Rendered images with source text
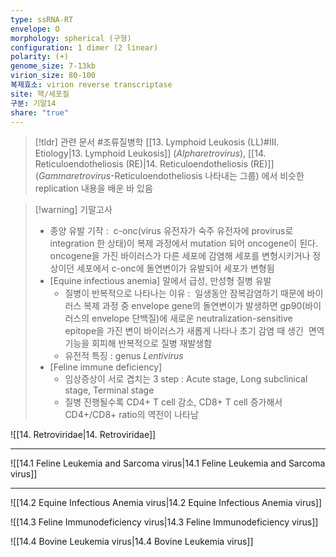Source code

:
 ```yaml
---
type: ssRNA-RT
envelope: O
morphology: spherical (구형)
configuration: 1 dimer (2 linear)
polarity: (+)
genome_size: 7-13kb
virion_size: 80-100
복제효소: virion reverse transcriptase
site: 핵/세포질
구분: 기말14
share: "true"
---
```



>[!tldr] 관련 문서
>#조류질병학 
>[[13. Lymphoid Leukosis (LL)#Ⅲ. Etiology|13. Lymphoid Leukosis]] (*Alpharetrovirus*), 
>[[14. Reticuloendotheliosis (RE)|14. Reticuloendotheliosis (RE)]] (*Gammaretrovirus*-Reticuloendotheliosis 나타내는 그룹)
>에서 비슷한 replication 내용을 배운 바 있음

>[!warning] 기말고사 
>- 종양 유발 기작 :  c-onc(virus 유전자가 숙주 유전자에 provirus로 integration 한 상태)이 복제 과정에서 mutation 되어 oncogene이 된다. oncogene을 가진 바이러스가 다른 세포에 감염해 세포를 변형시키거나 정상이던 세포에서 c-onc에 돌연변이가 유발되어 세포가 변형됨
>- [Equine infectious anemia] 말에서 급성, 만성형 질병 유발
>	- 질병이 반복적으로 나타나는 이유 :  일생동안 잠복감염하기 때문에 바이러스 복제 과정 중 envelope gene의 돌연변이가 발생하면 gp90(바이러스의 envelope 단백질)에 새로운 neutralization-sensitive epitope을 가진 변이 바이러스가 새롭게 나타나 초기 감염 때 생긴  면역기능을 회피해 반복적으로 질병 재발생함 
>	- 유전적 특징 : genus *Lentivirus*
>- [Feline immune deficiency]
>	- 임상증상이 서로 겹치는 3 step : Acute stage, Long subclinical stage, Terminal stage
>	- 질병 진행될수록 CD4+ T cell 감소, CD8+ T cell 증가해서 CD4+/CD8+ ratio의 역전이 나타남

![[14. Retroviridae|14. Retroviridae]]


---


![[14.1 Feline Leukemia and Sarcoma virus|14.1 Feline Leukemia and Sarcoma virus]]

---

![[14.2 Equine Infectious Anemia virus|14.2 Equine Infectious Anemia virus]]

![[14.3 Feline Immunodeficiency virus|14.3 Feline Immunodeficiency virus]]

![[14.4 Bovine Leukemia virus|14.4 Bovine Leukemia virus]]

* **Task details**:
Return exactly, and only, the lines above starting at the line that contains "ratio의 역전이 나타남" and ending at the line that contains "Feline Immunodeficiency virus]]".

* **Exercise answer**:
>	- 질병 진행될수록 CD4+ T cell 감소, CD8+ T cell 증가해서 CD4+/CD8+ ratio의 역전이 나타남

![[14. Retroviridae|14. Retroviridae]]


---


![[14.1 Feline Leukemia and Sarcoma virus|14.1 Feline Leukemia and Sarcoma virus]]

---

![[14.2 Equine Infectious Anemia virus|14.2 Equine Infectious Anemia virus]]

![[14.3 Feline Immunodeficiency virus|14.3 Feline Immunodeficiency virus]]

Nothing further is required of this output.